Use FileCheck-style tests as the main evidence:

// CHECK: toy.add
// CHECK-NOT: toy.add
// CHECK: arith.addf

The portfolio should include negative tests for verifier diagnostics and positive tests for each rewrite/lowering.


7. Required artifacts

ArtifactWhy it matters
Dialect referenceMakes operations, types, attributes, and invariants inspectable
Pipeline diagramShows how abstraction is progressively lowered
Before/after IR snapshotsLets reviewers audit transformations
Verifier testsProves invalid programs fail early
Rewrite testsProves canonicalization is deterministic
Toolchain lockPrevents LLVM version drift from making the project unreproducible
Upgrade noteExplains what changed when MLIR APIs moved

8. Common failure modes

  • Starting with GPU lowering. Build a CPU/textual pipeline first; GPU makes every mistake harder.
  • No verifier. Invalid IR should fail at the dialect boundary.
  • Too many operations. Four well-tested ops beat twenty shallow ones.
  • Only screenshot evidence. Compiler infrastructure needs commands and FileCheck tests.
  • Version drift.

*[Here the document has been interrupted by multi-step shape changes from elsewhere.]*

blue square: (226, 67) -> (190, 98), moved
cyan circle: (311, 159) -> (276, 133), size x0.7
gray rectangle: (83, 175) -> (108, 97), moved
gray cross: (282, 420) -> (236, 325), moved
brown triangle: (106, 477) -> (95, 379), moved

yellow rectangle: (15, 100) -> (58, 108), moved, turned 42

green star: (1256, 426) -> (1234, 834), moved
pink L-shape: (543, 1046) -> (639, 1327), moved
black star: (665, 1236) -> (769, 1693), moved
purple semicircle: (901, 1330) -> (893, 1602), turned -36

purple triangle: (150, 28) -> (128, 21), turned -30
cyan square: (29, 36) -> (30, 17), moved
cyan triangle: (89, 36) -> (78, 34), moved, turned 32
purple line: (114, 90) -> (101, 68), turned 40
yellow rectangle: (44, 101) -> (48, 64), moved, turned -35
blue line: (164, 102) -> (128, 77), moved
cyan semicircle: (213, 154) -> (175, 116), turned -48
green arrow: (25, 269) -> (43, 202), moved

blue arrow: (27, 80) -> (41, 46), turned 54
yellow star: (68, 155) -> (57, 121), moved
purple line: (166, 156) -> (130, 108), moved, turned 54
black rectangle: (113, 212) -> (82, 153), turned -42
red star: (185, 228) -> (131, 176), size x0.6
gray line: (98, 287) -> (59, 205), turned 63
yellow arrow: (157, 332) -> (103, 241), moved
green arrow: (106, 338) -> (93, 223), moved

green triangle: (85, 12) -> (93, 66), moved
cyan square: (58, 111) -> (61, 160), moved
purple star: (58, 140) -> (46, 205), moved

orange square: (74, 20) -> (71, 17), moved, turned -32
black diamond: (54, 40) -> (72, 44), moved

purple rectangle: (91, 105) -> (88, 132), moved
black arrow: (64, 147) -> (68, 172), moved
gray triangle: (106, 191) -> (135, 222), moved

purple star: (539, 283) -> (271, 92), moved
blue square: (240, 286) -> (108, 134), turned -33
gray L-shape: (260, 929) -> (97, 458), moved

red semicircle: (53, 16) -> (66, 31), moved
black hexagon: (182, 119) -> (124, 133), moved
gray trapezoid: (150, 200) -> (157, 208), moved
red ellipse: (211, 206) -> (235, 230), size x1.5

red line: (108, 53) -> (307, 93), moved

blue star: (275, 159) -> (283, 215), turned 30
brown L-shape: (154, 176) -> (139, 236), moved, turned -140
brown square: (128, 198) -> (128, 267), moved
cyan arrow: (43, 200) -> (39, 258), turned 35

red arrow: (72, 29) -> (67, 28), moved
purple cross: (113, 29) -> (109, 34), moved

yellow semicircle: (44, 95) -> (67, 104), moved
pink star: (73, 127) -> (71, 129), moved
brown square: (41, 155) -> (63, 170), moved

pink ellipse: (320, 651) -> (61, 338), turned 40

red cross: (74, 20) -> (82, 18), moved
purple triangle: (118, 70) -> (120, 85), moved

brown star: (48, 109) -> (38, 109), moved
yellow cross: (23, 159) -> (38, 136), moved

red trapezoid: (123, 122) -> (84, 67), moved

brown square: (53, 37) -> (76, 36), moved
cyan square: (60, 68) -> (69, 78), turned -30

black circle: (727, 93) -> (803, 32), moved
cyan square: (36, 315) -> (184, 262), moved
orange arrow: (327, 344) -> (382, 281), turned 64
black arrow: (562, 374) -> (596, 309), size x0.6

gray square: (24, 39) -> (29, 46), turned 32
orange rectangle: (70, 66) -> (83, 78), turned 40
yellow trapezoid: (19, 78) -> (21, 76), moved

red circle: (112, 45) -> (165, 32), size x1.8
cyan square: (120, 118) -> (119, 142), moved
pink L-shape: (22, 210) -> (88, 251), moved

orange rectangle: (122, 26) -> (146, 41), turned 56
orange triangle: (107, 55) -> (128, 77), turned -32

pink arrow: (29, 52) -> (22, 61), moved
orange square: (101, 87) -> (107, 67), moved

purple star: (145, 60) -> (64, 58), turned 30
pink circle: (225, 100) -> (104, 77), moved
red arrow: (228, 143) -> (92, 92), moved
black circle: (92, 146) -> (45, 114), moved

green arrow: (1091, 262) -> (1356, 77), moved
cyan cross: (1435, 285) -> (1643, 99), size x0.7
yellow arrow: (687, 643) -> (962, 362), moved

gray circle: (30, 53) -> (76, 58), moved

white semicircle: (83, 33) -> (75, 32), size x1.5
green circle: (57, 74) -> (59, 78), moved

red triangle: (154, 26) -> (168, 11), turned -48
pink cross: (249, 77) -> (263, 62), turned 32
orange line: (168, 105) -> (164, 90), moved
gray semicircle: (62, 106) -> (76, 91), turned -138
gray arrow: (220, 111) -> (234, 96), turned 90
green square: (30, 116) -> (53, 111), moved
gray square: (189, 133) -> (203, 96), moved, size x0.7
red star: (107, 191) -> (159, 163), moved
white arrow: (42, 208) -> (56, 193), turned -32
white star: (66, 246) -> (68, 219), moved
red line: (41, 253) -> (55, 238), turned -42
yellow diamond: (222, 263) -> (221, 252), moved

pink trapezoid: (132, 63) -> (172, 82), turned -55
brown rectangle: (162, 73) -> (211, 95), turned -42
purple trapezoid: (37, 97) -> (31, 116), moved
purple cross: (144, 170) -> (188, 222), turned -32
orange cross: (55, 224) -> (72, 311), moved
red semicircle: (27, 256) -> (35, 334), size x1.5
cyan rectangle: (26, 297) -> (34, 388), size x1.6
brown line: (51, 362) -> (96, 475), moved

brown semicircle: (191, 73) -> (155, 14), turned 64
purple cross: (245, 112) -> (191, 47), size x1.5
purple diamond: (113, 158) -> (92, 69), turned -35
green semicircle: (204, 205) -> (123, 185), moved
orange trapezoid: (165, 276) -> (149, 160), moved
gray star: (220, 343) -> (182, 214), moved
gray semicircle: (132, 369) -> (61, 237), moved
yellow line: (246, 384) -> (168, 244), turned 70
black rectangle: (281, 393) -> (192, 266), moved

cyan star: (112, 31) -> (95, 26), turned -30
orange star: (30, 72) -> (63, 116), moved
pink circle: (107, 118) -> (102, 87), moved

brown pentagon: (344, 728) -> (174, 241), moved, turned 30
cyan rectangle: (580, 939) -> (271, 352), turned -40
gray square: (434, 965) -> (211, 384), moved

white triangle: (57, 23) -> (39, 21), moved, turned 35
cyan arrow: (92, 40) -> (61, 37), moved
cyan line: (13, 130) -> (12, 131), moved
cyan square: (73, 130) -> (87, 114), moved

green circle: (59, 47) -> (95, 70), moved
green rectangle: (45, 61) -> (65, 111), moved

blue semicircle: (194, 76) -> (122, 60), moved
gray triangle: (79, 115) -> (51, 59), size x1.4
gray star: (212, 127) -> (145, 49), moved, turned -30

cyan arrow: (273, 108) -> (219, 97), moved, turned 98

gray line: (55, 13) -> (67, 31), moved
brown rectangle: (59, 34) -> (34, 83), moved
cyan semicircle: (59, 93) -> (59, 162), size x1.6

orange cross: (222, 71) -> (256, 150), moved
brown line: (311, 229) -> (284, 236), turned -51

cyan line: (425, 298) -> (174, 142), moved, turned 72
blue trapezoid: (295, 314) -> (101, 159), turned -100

MLIR changes quickly; pin versions and record exact commits.
  • Confusing MLIR with LLVM IR. MLIR's value is multiple abstraction levels, not just another syntax for low-level code.

9. Portfolio framing

This should be framed as compiler infrastructure, not as a toy language alone.

Publish dialect reference, pipeline diagram, pass and rewrite tests, before/after IR examples, setup/version pinning, and upgrade notes if the LLVM version changes.

Reviewer entry point: README -> dialect definition -> pass pipeline -> FileCheck tests -> end-to-end sample.


10. Deep project spec

Project contract

Build a small MLIR pipeline for a tiny tensor or arithmetic language. The project must define the source language or builder input, custom dialect scope, operations/types, verifier rules, pass pipeline, lowering targets, test strategy, and pinned LLVM/MLIR version. It is acceptable to stop at textual MLIR plus lowering to standard dialects if the pipeline is clear and testable.

Source-backed reading map

Source IDUse forRequired output
build-your-own/mlir-oren-davisMLIR concepts, dialects, operations, passes, lowering, bufferization, AI/compiler pipelinespinned toolchain, dialect spec, pass tests

Milestone map

MilestoneDeliverableTestsFailure case
Toolchainpinned build/devcontainermlir-opt smoke testversion mismatch note
Input languageparser or builderinput-to-MLIR fixtureinvalid input rejected
Dialectops, types, parser/printerround-trip textual MLIRverifier catches bad op
Rewrite passcanonicalization/loweringFileCheck fixturesillegal rewrite rejected
Loweringpath to standard/LLVM dialectpipeline golden outputunsupported op remains visible
Execution/demointerpreter/JIT/translated output if feasibleend-to-end smoke testunsupported backend documented

Test matrix

Test typeRequired examples
Goldentextual MLIR before/after each pass
Verifierinvalid ops fail with helpful diagnostics
Passmlir-opt plus FileCheck fixtures
Pipelineone command runs all passes in order
Reproducibilityexact LLVM/MLIR commit or release pinned

Design notes required

  • dialect.md: operations, types, attributes, regions, invariants.
  • pipeline.md: pass order and why each abstraction level exists.
  • toolchain.md: pinned version, build command, known API drift.

Portfolio evidence

Publish the dialect spec, MLIR before/after examples, pass tests, pinned setup, and a short explanation of why MLIR was useful compared with direct LLVM IR.


Source

This project is based on the local MASTERING MLIR chunks and belongs after the basic interpreter/compiler projects.